One Flavor to Rule Them

I'm currently in the process of developing a new flavor for my truffle business. It's not something I go looking to do, but, the same as it works with musical insights and inspirations, sometimes the idea of a something I haven't tasted before can become as all consuming as something I haven't heard.

Creativity can suck. It can take over your life. I've told a lot of friends that there are levels of musical performance that you simply cannot attain while keeping good mental health. Normal people wouldn't put up with the hours of solitary practice alone, much less the endless indignities and nearly constant job search involved with making a living from music.
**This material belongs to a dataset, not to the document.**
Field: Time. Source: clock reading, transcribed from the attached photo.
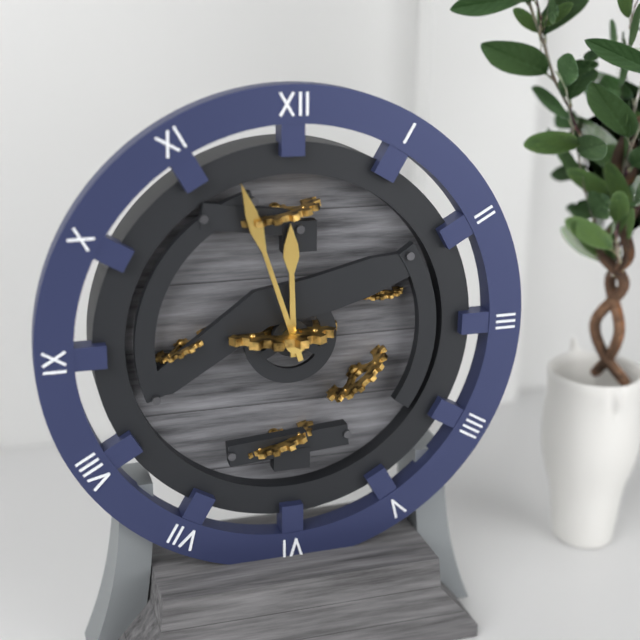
11:57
Then again, this isn't about music, even though there are many parallels. It's about truffles. If it were up to me, I would concentrate on my personal favorite truffle which is a bittersweet chocolate ganache (that's a French word which means "goddamn that's good!") that is then dipped into tempered chocolate. I would tell people that want another flavor introduced "Look, if you like the idea of a liqueur flavored truffle, get a truffle, pour a glass of your favorite liqueur and enjoy yourself."

There are some things I don't mind adding into the chocolate at all. Things like fresh raspberries, different combinations of spices, and, those liqueurs I was just dissing in the paragraph above.
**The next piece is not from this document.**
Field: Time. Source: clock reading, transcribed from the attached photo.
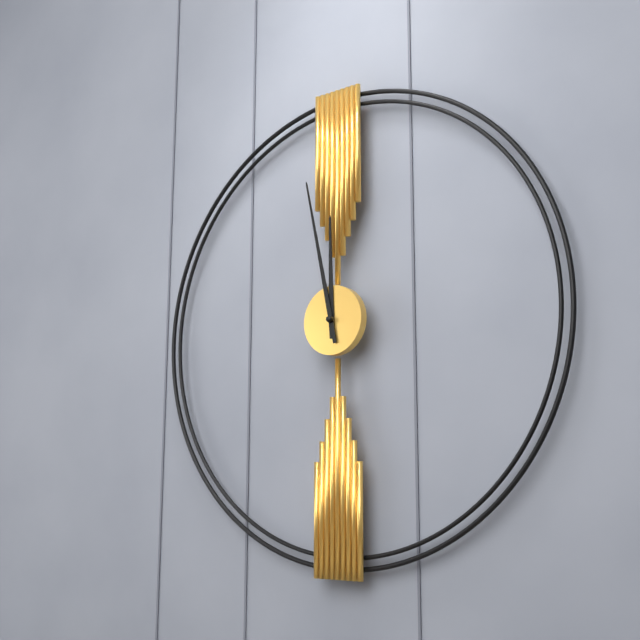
11:58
Chocolate is funny stuff. Say you were thinking about combining the flavor of chocolate with apples. You can find out the same way I did that nothing good happens when you put fresh apple into a ganache, or you can trust me when I tell you that you won't like it. Calvados though, even a very small amount, like around 1/3 cup of it to flavor the ganache to make six dozen truffles will give you a subtle, yet present apple flavor.

I also spent a lot of time developing my recipe for white chocolate truffles. I don't even like white chocolate very much, but, the people that love the stuff love it dearly. I developed my recipe for that because there were people I'm very close to that were finding themselves totally left out of the whole truffle experience.

Around last Christmas, which is when I normally ramp up production at home because if I gave anything but truffles for gifts everybody would be mad at me, a friend on facebook showed me a recipe for eggnog truffles. I looked it over and thought that the recipe he showed me sucked. What I did see was how to adapt my basic white chocolate ganache into something that tastes like eggnog.

So, here we are at the business end of summer, and while I'm making vanilla extract (split and halve a dozen vanilla beans and put them into a litre of good rum, cap it, and wait a couple months) I get this flash, that is suspiciously like a flash I'd get around music (what to play in a song, what instrument to use, that kind of flash) of what it might taste like if at the same time I was infusing the rum with the vanilla flavor I also put in mint, and lime zest.

That was a couple months ago that I started it, and right now the rum infusion is tasting pretty good. I can see clearly how a Mojito flavored truffle might be pretty delightful.

Then, the obsession thing starts. I start to fixate on the fizz, which in a Mojito comes from carbonated water. How can I get that fizz into a truffle? Somebody asked me why the fizz had become so important to me.

I said, "Because without the fizz it's a fucking julep."

Then, finally, another flash. Pop Rocks. Lime flavored Pop Rocks.

Tomorrow or the next day, I'll be writing, and showing with pictures, about making lime flavored pop rocks.

You couldn't expect someone obsessive enough to make his own vanilla extract to settle for stuff off a shelf now could you?